(Text extracted from each page)
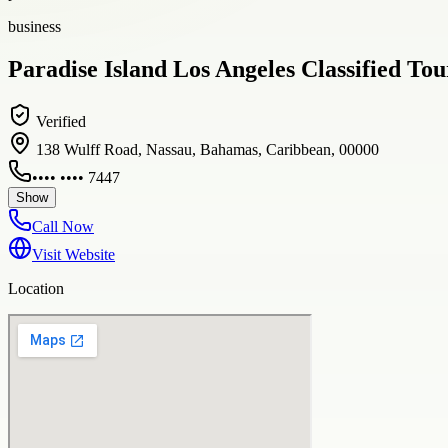
business
Paradise Island Los Angeles Classified To
Verified
138 Wulff Road, Nassau, Bahamas, Caribbean, 00000
•••• •••• 7447
Show
Call Now
Visit Website
Location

▸ **Problem to solve**
Reproduce every line of text in the material above without changing anything, and leave the pictures out.

▸ **Response to this exercise**
business
Paradise Island Los Angeles Classified To
Verified
138 Wulff Road, Nassau, Bahamas, Caribbean, 00000
•••• •••• 7447
Show
Call Now
Visit Website
Location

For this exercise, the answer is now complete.